When I returned to Taipei I told this story to one of the few riceballs I knew who could speak English. “You’re inexorably different than us,” I said. “You live in a spooky voodoo land where spirits are everywhere. You make crazy witch’s brew with bear’s glands like it’s going to cure cancer. You send your kids away forever to another country to be educated when they’re ten, and you put fucking kidney beans in your ice cream.” He patted me like a guy who just found some thirst-quenching hot corn and said, “Look, we’ve been doing this for about two million years. The ‘culture’ you know and love is barely a century old. Get back to me when you’re all grown up.” It was a pretty powerful zing but sorry, my people may not know a lot about civilization but we know what we like—and it ain’t China.

“Unlike multiculturalism’s biggest fans, I’ve actually experienced multiple cultures, and they’re not just us with funny hats. They are different with a capital ‘D.’”

It’s hard to believe, but here’s what they believe:

The Chinese have a saying: “If it moves, it’s food.” They also believe it tastes better if it died in agony. I saw a man walking a dog down the street and it only had two legs. The stumps from the missing back pair were dripping with blood. If he was taking the dog to a potluck, this crippling pain would be ideal because they think suffering makes the sweetest sauce. I’m told it’s something to do with adrenaline, but every time I ask a Western butcher about it, they tell me adrenaline makes meat taste bitter, not better. Even if it did make food more delicious, being able to torture an animal with a huge smile on your face takes a bit of something us Westerners simply do not have.

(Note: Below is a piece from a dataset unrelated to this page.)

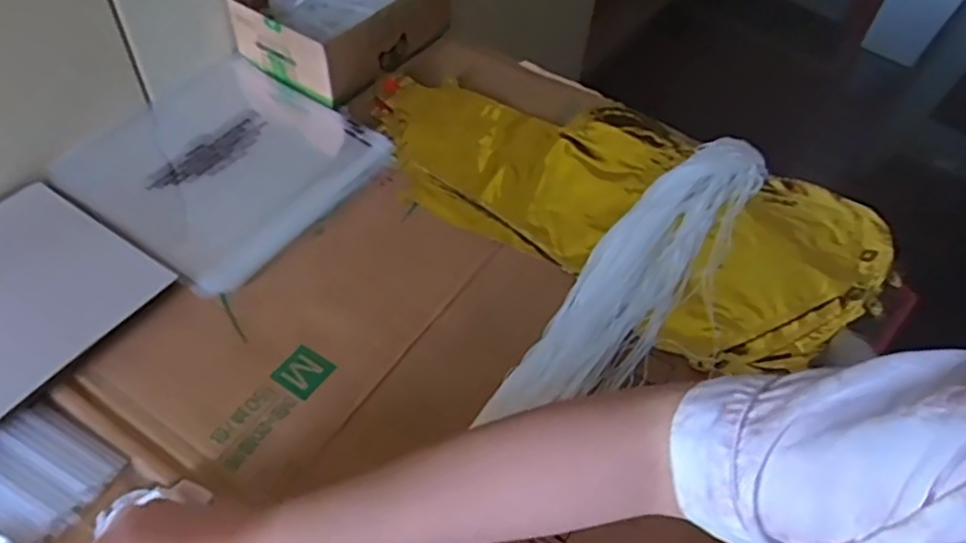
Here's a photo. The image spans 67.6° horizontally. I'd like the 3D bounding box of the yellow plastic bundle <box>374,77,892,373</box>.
[{"bbox_3d":[0.113,-0.060,0.626,0.448,0.024,0.228,25,54,13],"label":"yellow plastic bundle"}]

Can you imagine huge statues of Hitler all over Germany? Well, he killed a mere six million Jews (at best). Mao killed at least FIFTY MILLION of his own citizens! I have yet to meet a Chink who has any kind of problem with this whatsoever. They’re not even mad about Tiananmen Square. Every time you bring up any kind of Chinese massacre, they inevitably shrug their shoulders and mention something cruel the American government’s done. They’re like Russians. The past stays in the past even if statues of it are thrust into the future. You don’t have to broadcast endless documentaries on how horrible it was the way some victims do, but at least stick a pylon on his head.